In light of the recent publication of the European Commission’s Sustainable Products Initiative (SPI), APPLiA’s Director General, Paolo Falcioni, was invited to participate at the Politico Europe live event on what it means in practice to make sustainable products the norm in Europe and its interplay with the role of the industry in advancing circular appliances. The panel discussion featured several experts including Virginijus Sinkevičius, EU Commissioner for Environment, Oceans and Fisheries; Matjaž Malgaj, Head of Unit, DG Environment at the European Commission; Delara Burkhardt MEP for the Group of the Progressive Alliance of Socialists and Democrats (S&D), and Justin Wilkes, Director General of the European Coalition on Standards (ECOS).
Falcioni began the debate by questioning the effectiveness of the Initiative as currently proposed, to be applicable to all goods.
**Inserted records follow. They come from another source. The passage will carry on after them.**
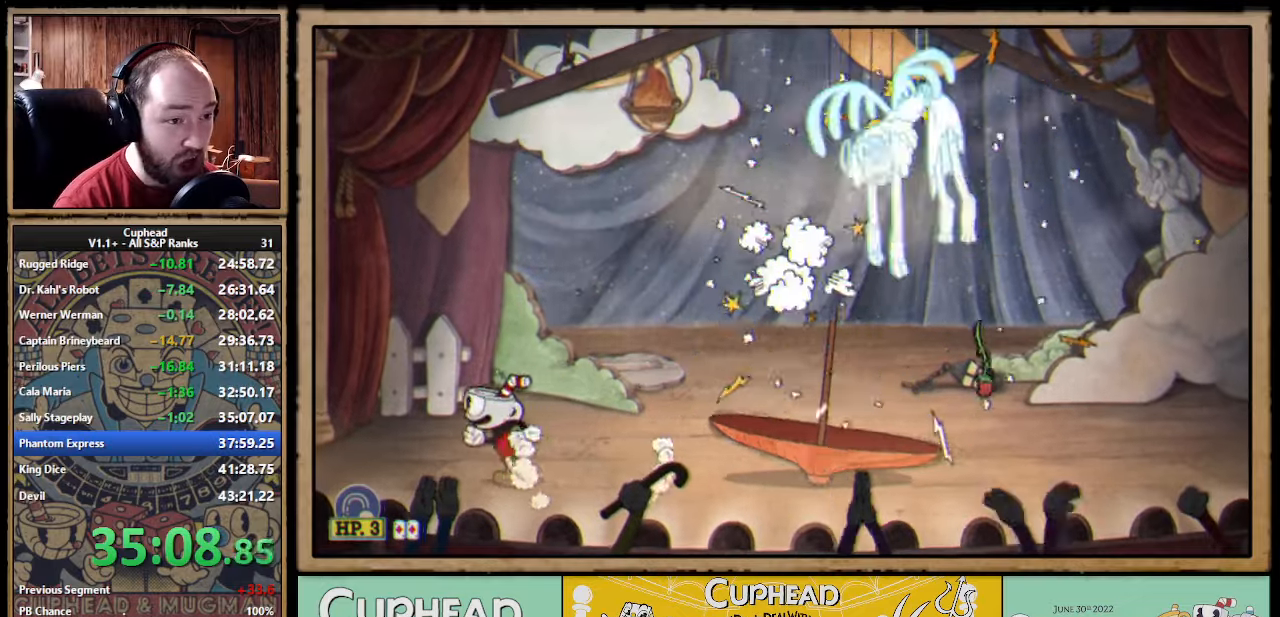
{"buttons": [], "left_stick": "right", "events": [[67, "A", "down"], [134, "left_stick", "center"], [217, "left_stick", "right"], [300, "A", "up"], [300, "B", "down"], [400, "B", "up"]]}
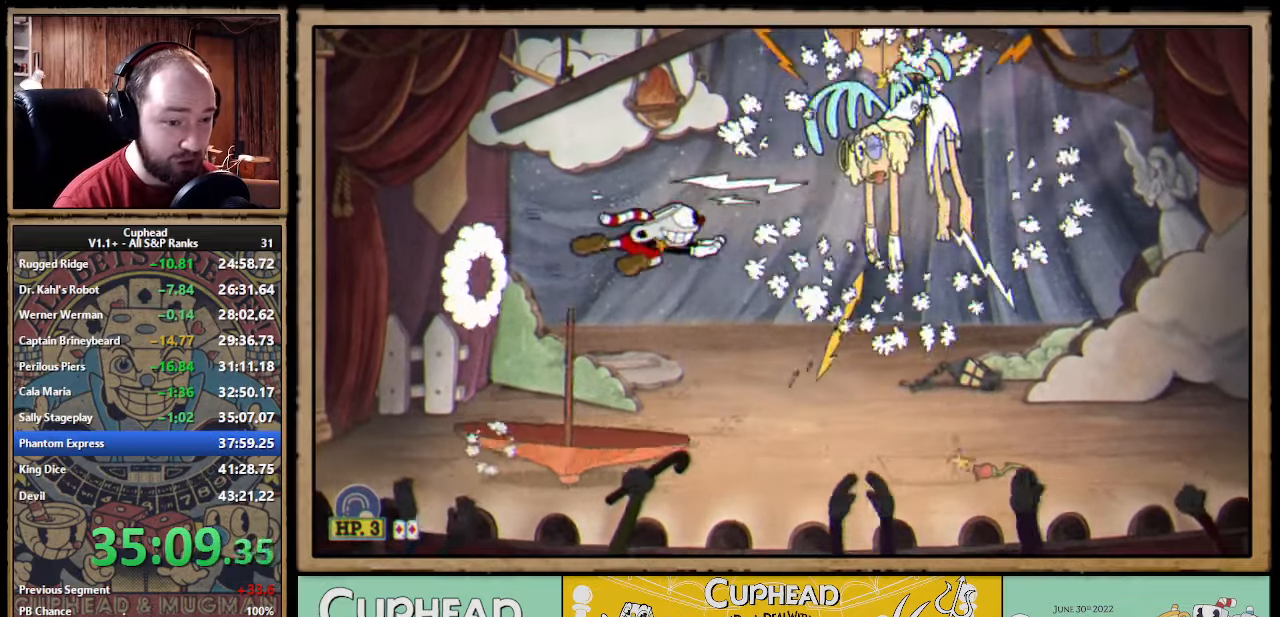
{"buttons": ["A"], "left_stick": "right", "events": [[450, "A", "down"]]}
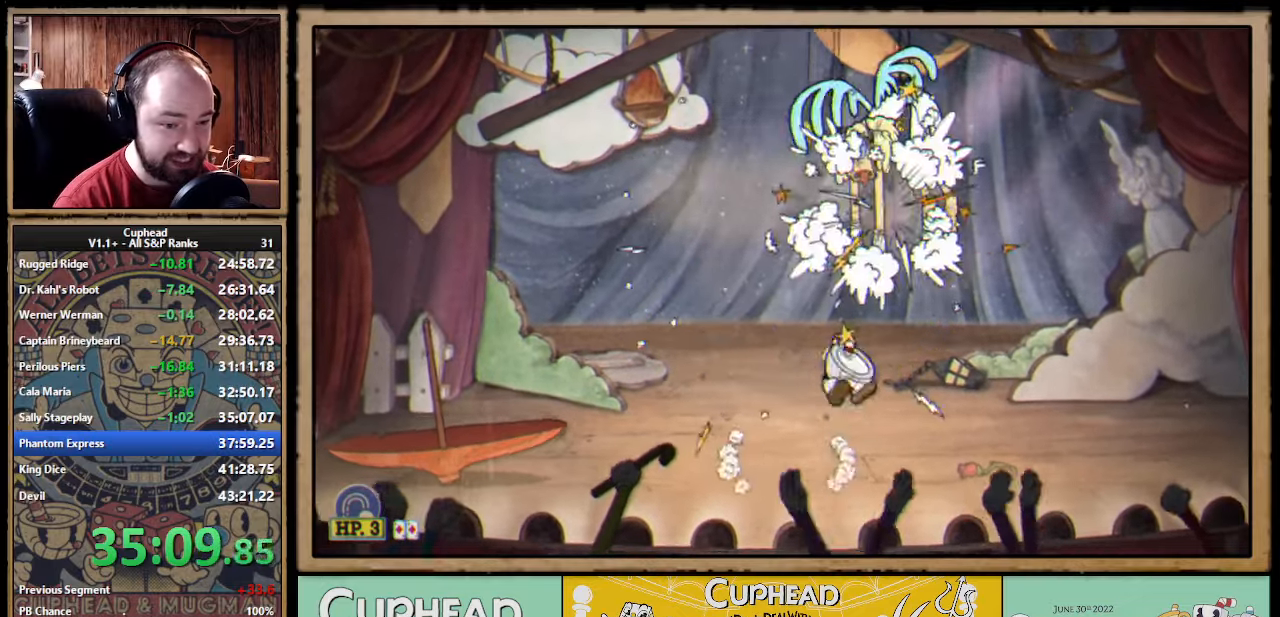
{"buttons": [], "left_stick": "center", "events": [[117, "A", "up"], [117, "B", "down"], [234, "B", "up"], [500, "left_stick", "center"]]}
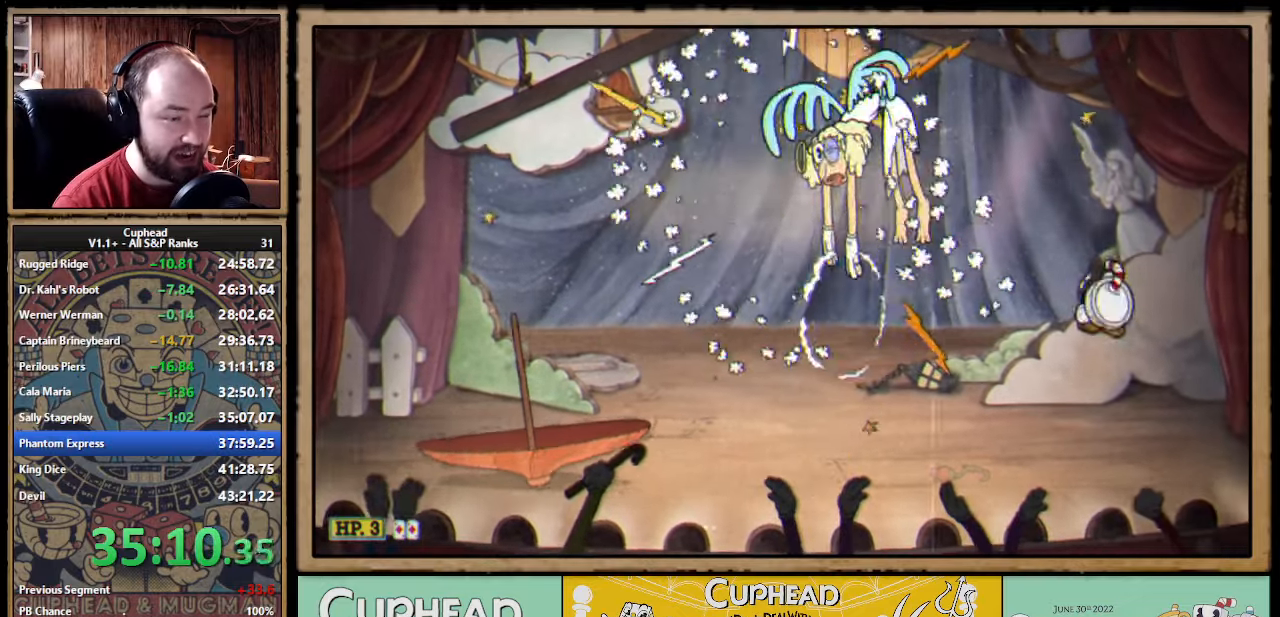
{"buttons": ["B"], "left_stick": "left", "events": [[150, "left_stick", "left"], [267, "A", "down"], [417, "A", "up"], [417, "B", "down"]]}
An analogy was drawn by APPLiA’s Director General between J.R Tolkien’s ideological “one ring to rule them all” approach found in the Lord of the Rings trilogy and the current “one size fits all’ proposal, put forward by the European Commission when it comes to product policy. What could be called a kind of “catch-all legislation,” the SPI puts together all-encompassing ecodesign, energy label, waste legislation, chemical legislation, and market surveillance legislation. In this sense, the current Ecodesign Directive has been successful in delivering on environmental, energy efficiency, and decarbonisation objectives for energy-related products, regulating measurable, verifiable parameters of appliances on the basis of a clear and transparent methodology. As such, an expansion to non-energy related applications would risk questioning its proven legal ground, regulatory process, and methodology. In this regard, the home appliance sector calls for a parallel legislation, with appropriate methodologies, which could take inspiration from how the current legislation was implemented and put into practice.
The discussion then progressed onto the issue of how the Sustainable Products Initiative can help promote new, innovative, circular business models. Common consumer legislation to be applied across all 27 EU Member States was cited as “a step forward towards a more sustainable environment” by Falcioni. The motives behind the destruction of unsold products (which are returned by consumers in under 14 days) by the retailer, were addressed with specific reference to online sales. On this point, the economic feasibility behind refurbishing unsold products was identified by Falcioni as “an element that must be questioned.” Sometimes it may happen that instead of refurbishing a returned product, “our members found a bunch of pebbles in a returned package, not even checked by the online retailer,” explained Falcioni Unfortunately, this makes the decision to send a product to the landfill an easy one for consumers to take.
Moving forward, the industry would like to see that the future policy landscape for sustainable products continues to drive circular appliances, building on the successes driven by the current product legislation on our products (e.g. Ecodesign, Energy Labeling, WEEE, RoHS and REACH). For this to happen, “policy objectives, choices and incentives across all policy areas need to be clear and consistently implemented to create a market for sustainable circular business models and opportunities from a product life cycle perspective,” concluded Mr Falcioni.